The new trash-collecting system can remove over 55,000 pounds of garbage at a time.

Cleaning up the Great Pacific Garbage Patch

In the middle of the Pacific Ocean lies a massive collection of trash, known as the Great Pacific Garbage Patch (GPGP). This gigantic accumulation of garbage, roughly the size of Alaska, endangers our oceans as well as the animals that call these waters home.

Last year The Ocean Cleanup, a nonprofit based in the Netherlands, announced that it developed technology it believes can effectively and efficiently extract floating plastic from the GPGP.

That technology in question? You can call her Jenny. 

Jenny, also known as System 002, moves through the water capturing debris before it can float away. Jenny went through rigorous tests over the course of three months in 2021, successfully reeling in 63,000 pounds of floating debris and plastic from the GPGP. 

Ultimately, The Ocean Cleanup decided that while Jenny could reel in garbage without harming aquatic life, a newer system would be needed to cost-effectively eliminate most of the floating debris in the GPGP.

Enter System 03.

System 03, a moving plastic collection system over 1.5 miles in length, is essentially a larger version of Jenny. According to The Ocean Cleanup, it will be capable of scooping up 55,000 pounds of debris at a time. 

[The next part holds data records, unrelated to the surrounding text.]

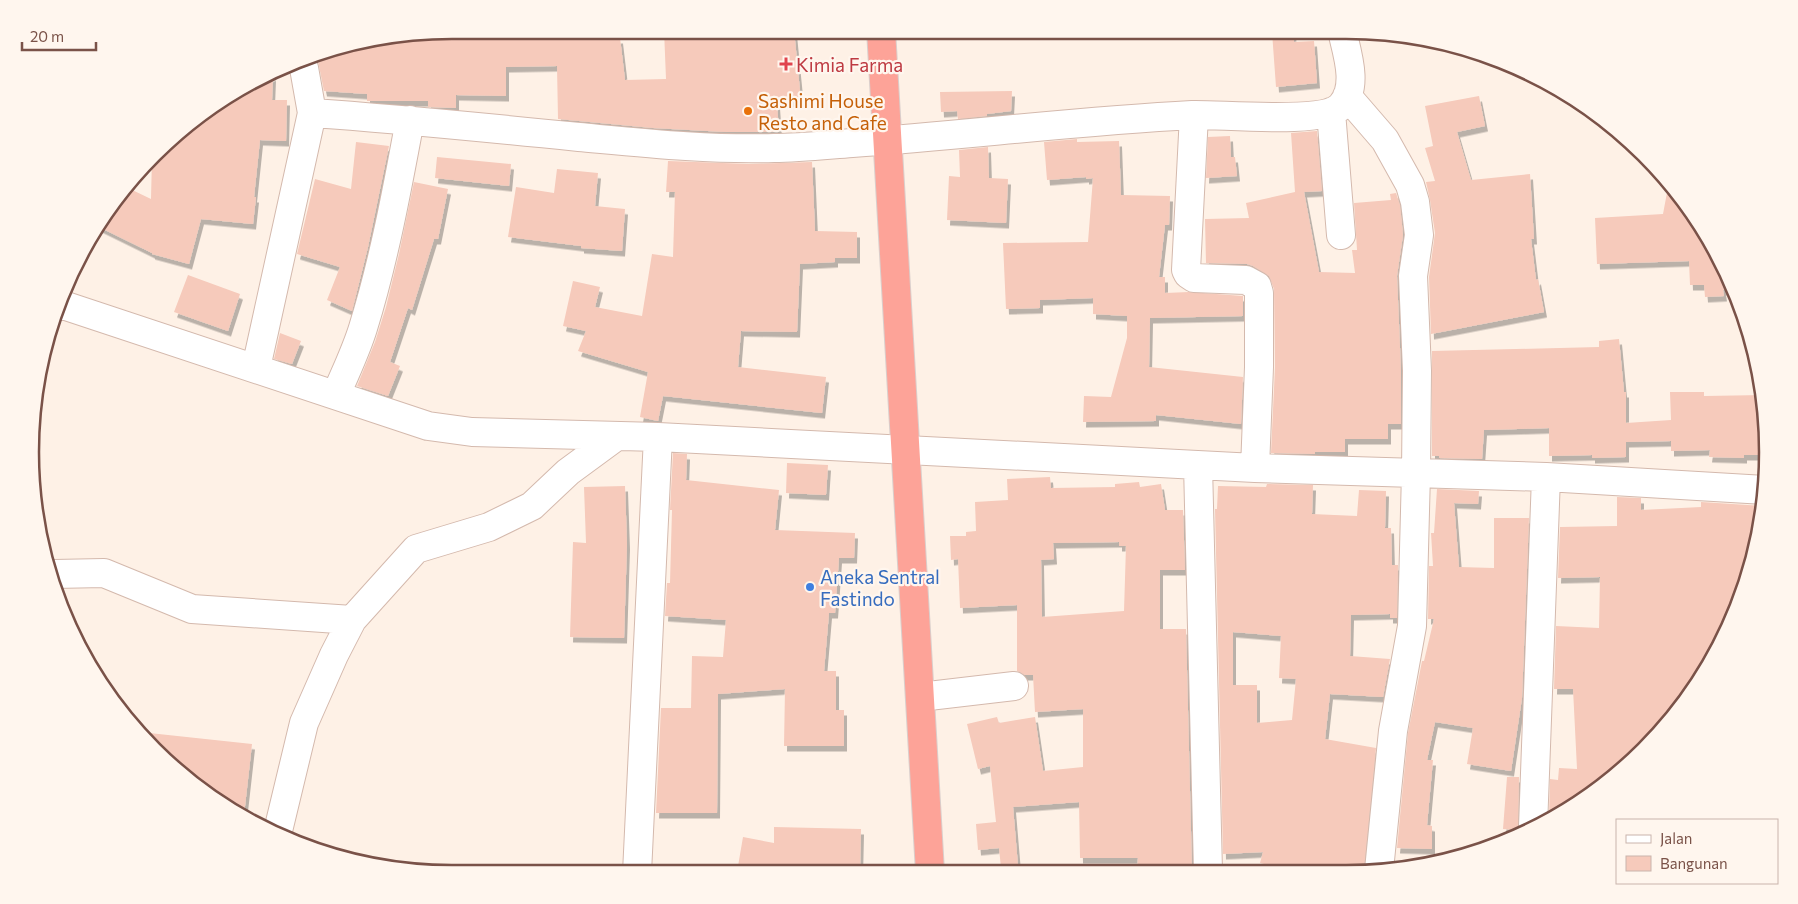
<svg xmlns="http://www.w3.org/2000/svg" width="1798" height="904" viewBox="0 0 1798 904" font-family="Commissioner,sans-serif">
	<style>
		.building { fill: #f6cabb; fill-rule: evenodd; filter: url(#shadow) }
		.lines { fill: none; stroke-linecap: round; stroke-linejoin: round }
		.minor-casing { stroke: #d4b9ad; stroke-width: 30 }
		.highway-casing { stroke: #dacfcc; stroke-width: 30 }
		.minor { stroke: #fff; stroke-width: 28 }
		.highway { stroke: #fda398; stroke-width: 28 }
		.health-dot { fill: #e0444e; stroke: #fff6ee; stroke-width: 2 }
		.food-dot { fill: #e8710a; stroke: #fff6ee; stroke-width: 2 }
		.shop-dot { fill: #3f7fe0; stroke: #fff6ee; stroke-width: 2 }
		.labels { text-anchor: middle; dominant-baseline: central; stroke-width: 4.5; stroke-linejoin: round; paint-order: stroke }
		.health-label { font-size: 19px; fill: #be3a42; stroke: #fff6ee; text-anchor: start }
		.food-label { font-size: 19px; fill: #c56008; stroke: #fff6ee; text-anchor: start }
		.shop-label { font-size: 19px; fill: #366cbe; stroke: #fff6ee; text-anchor: start }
		.rim { fill: none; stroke: #7a5248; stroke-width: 2.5 }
	</style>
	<defs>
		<filter id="shadow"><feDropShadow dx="3" dy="5.5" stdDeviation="0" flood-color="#0004"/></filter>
	</defs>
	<rect width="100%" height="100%" fill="#fef1e6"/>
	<path class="building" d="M 452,30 L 474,30 L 475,35 L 506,33 L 506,36 L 567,34 L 567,30 L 604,30 L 604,39 L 620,38 L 625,80 L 666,79 L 664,30 L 794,30 L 801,101 L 777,103 L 779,132 L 726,132 L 653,128 L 558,119 L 557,66 L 506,67 L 506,96 L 456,95 L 456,108 L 428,107 L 428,101 L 367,101 L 367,94 L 324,91 L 318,61 L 318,52 L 415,36 L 446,35 L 446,31 Z
		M 1293,31 L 1294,42 L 1314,41 L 1317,83 L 1276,87 L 1272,32 Z
		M 273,75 L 272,100 L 287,100 L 286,141 L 260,140 L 254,197 L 256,197 L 253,224 L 201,219 L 189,264 L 152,254 L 152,253 L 97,226 L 126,187 L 151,199 L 152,157 L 195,117 Z
		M 1012,91 L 1011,111 L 987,114 L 987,116 L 958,119 L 957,111 L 941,112 L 940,92 Z
		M 1479,96 L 1485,126 L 1457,132 L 1471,180 L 1530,174 L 1534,239 L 1531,239 L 1536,280 L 1538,279 L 1544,312 L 1431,334 L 1429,277 L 1435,233 L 1430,200 L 1426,182 L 1435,181 L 1425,148 L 1433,146 L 1425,106 Z
		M 1317,131 L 1322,191 L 1304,192 L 1319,272 L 1355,273 L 1352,250 L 1357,250 L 1354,203 L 1391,200 L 1390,194 L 1396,193 L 1400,205 L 1403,235 L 1397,276 L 1401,371 L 1401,424 L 1388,424 L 1388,439 L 1345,439 L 1345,452 L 1315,452 L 1315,454 L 1271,453 L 1275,367 L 1274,289 L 1269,276 L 1253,266 L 1247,264 L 1206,263 L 1205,219 L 1249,218 L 1246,203 L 1295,192 L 1291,133 Z
		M 1230,136 L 1231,157 L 1235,157 L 1237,176 L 1206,178 L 1208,137 Z
		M 1077,139 L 1077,142 L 1119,141 L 1121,195 L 1170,196 L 1169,225 L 1165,225 L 1159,277 L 1165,277 L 1165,293 L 1189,292 L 1243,296 L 1243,316 L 1150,318 L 1149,367 L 1243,377 L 1241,424 L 1156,415 L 1156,421 L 1083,422 L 1084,396 L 1111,397 L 1127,338 L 1127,316 L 1093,314 L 1093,298 L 1040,300 L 1040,308 L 1006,309 L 1003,243 L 1088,242 L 1093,178 L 1086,179 L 1086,177 L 1047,180 L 1044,142 Z
		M 356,142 L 389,146 L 368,247 L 352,311 L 327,300 L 340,267 L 297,254 L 315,179 L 351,189 Z
		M 988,147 L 989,178 L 1008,179 L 1006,223 L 947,220 L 949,176 L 960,177 L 959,150 Z
		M 437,157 L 511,164 L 509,186 L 435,178 Z
		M 668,161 L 749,164 L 812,162 L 815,231 L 857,232 L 857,258 L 835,258 L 835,262 L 800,264 L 797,332 L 741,331 L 738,367 L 826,377 L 822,413 L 663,396 L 658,421 L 640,417 L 648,372 L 578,351 L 586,331 L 563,326 L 573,281 L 600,287 L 595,307 L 642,316 L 652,254 L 673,257 L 675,192 L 666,192 Z
		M 557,169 L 598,173 L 595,206 L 625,209 L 622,251 L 581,248 L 581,246 L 508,237 L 516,187 L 554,193 Z
		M 414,182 L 448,189 L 438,239 L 434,239 L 412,310 L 408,308 L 390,362 L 400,366 L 388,396 L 357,386 L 375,342 L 386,307 L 399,254 Z
		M 1669,182 L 1711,241 L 1733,290 L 1723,290 L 1724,296 L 1705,297 L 1704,285 L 1690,285 L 1689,261 L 1597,264 L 1595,218 L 1663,214 Z
		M 188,275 L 240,294 L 228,331 L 174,312 Z
		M 280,333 L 301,341 L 292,364 L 274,359 Z
		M 1619,339 L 1624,392 L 1626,392 L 1626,423 L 1671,420 L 1670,392 L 1704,392 L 1704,396 L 1764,395 L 1766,455 L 1744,455 L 1744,458 L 1709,457 L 1710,450 L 1671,451 L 1671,441 L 1626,442 L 1626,457 L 1592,458 L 1592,455 L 1549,456 L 1549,428 L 1484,430 L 1482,459 L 1439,458 L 1439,456 L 1432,456 L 1432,351 L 1599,347 L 1599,341 Z
		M 673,453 L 687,454 L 686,480 L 779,490 L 775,530 L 855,533 L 854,558 L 839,558 L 835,613 L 829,613 L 824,671 L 836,671 L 836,710 L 844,710 L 844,746 L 784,746 L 785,689 L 718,694 L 717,813 L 656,813 L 661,708 L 691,708 L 692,656 L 723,657 L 726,620 L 665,616 L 667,583 L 670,583 L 672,510 L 670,510 Z
		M 787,463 L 828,465 L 826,495 L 786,493 Z
		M 1050,477 L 1051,488 L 1115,487 L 1115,484 L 1139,482 L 1140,487 L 1161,484 L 1165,510 L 1183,510 L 1185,570 L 1160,570 L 1160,629 L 1186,629 L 1192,871 L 1137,871 L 1138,858 L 1080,858 L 1079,802 L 1013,807 L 1018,866 L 1001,868 L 999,848 L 978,850 L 976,824 L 996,822 L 990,766 L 978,769 L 967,724 L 997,717 L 999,723 L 1035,717 L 1043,771 L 1083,767 L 1083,709 L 1035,712 L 1033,675 L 1025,675 L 1017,671 L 1017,605 L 960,608 L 958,559 L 951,560 L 950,536 L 966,536 L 966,532 L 976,531 L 975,502 L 1008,500 L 1007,479 ZM 1119,542 L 1119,546 L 1126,546 L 1124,611 L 1042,617 L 1041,560 L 1054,559 L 1053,543 Z
		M 1267,484 L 1313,485 L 1312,514 L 1357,516 L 1359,490 L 1386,491 L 1385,528 L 1391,528 L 1392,565 L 1398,565 L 1397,618 L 1390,618 L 1390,614 L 1351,615 L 1350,656 L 1390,659 L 1383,697 L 1330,694 L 1325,739 L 1376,748 L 1364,870 L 1291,871 L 1260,863 L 1263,852 L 1223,854 L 1215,509 L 1217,509 L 1218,486 L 1266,487 ZM 1233,632 L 1281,636 L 1279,678 L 1296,679 L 1292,720 L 1257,723 L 1257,685 L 1233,685 Z
		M 625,486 L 627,544 L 624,638 L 570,637 L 573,542 L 586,543 L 584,487 Z
		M 1437,489 L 1479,491 L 1478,504 L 1454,503 L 1459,567 L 1494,568 L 1494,518 L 1529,518 L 1522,698 L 1511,771 L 1467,764 L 1473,728 L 1435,722 L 1427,760 L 1433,760 L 1427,825 L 1432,826 L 1432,849 L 1397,848 L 1408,733 L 1422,661 L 1424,661 L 1434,619 L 1428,619 L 1429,566 L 1433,566 L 1431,533 L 1434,533 Z
		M 1617,497 L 1641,498 L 1641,510 L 1701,507 L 1701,502 L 1763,506 L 1754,561 L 1725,638 L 1663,730 L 1603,787 L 1549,818 L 1550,779 L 1558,780 L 1559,768 L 1577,769 L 1573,689 L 1554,689 L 1556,626 L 1599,628 L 1600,577 L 1558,578 L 1560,527 L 1617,526 Z
		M 140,732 L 252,744 L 244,815 L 154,751 Z
		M 1507,777 L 1519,777 L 1518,830 L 1503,829 Z
		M 774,827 L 861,829 L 860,872 L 737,872 L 743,837 L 774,843 Z"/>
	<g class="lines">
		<defs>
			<path id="minor" d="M 1347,96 L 1385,140 L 1410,185 L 1415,202 L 1419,235 L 1413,276 L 1417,371 L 1416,473 L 1412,626 L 1393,731 L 1379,870
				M 1331,112 L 1341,235
				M 312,113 C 401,119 490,128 579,137 C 644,143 709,150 774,148 C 800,148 826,145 852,143 C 966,135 1078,121 1192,115 C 1221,114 1323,125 1341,106 C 1359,87 1347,53 1342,31
				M 1194,115 L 1186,270 L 1188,274 L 1194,278 L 1246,280 L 1257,286 L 1259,293 L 1259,367 L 1255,468
				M 62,306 L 66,306 L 428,426 L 472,432 L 658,437 L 1255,468 L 1546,477 L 1765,490
				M 256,368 L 312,113 L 304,68 L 299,62
				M 336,395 C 345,373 356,351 363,328 C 384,260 397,190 410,120
				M 1198,465 L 1208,871
				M 54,574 L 104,573 L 192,609 L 352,620
				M 920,697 L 1014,686
				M 1533,827 L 1546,477
				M 277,835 L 304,723 L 334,655 L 352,620 L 416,549 L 489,527 L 532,506 L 568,472 L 617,436
				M 637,873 L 658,437"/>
			<path id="highway" d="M 881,30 L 930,872"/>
		</defs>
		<use href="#minor" class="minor-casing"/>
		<use href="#highway" class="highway-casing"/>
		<use href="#minor" class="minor"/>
		<use href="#highway" class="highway"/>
	</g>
	<path class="health-dot" d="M783.5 56.5h5v5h5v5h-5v5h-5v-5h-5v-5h5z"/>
	<circle class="food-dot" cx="748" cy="111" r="5"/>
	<circle class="shop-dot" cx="810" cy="587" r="5"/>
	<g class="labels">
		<g class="health-label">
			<text x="796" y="64">Kimia Farma</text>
		</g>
		<g class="food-label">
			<text x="758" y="100">Sashimi House<tspan x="758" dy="22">Resto and Cafe</tspan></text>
		</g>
		<g class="shop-label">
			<text x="820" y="576">Aneka Sentral<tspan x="820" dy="22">Fastindo</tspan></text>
		</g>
	</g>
	<path d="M0 0H1798V904H0ZM452 39H1346A413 413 0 0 1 1759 452V452A413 413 0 0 1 1346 865H452A413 413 0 0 1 39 452V452A413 413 0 0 1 452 39Z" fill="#fff6ee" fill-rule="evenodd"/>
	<path class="rim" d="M452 39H1346A413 413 0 0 1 1759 452V452A413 413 0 0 1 1346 865H452A413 413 0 0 1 39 452V452A413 413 0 0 1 452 39Z"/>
	<rect x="1616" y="819" width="162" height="65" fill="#fff6ee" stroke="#cab4ac"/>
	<rect x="1626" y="835" width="25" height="8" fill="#ffffff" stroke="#cab4ac"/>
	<text x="1660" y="844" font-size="15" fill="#7a5248">Jalan</text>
	<rect x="1626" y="856" width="25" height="15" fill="#f6cabb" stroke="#cab4ac"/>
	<text x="1660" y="869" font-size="15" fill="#7a5248">Bangunan</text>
	<path d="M22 42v8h74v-8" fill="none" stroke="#7a5248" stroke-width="2.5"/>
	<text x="30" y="42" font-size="15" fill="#7a5248" stroke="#fff6ee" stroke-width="4" paint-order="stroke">20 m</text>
</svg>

System 03 will use computer modeling to determine where the floating debris-collecting systems should go to capture as much trash as possible. 

The Ocean Cleanup's new and improved plan to attack the GPGP estimates that a squad of ten of these new systems could remove the entirety of the GPGP and its 220+ million pounds of plastic waste. 

Jenny will be used until System 03 is ready for deployment, which could be as early as 2023.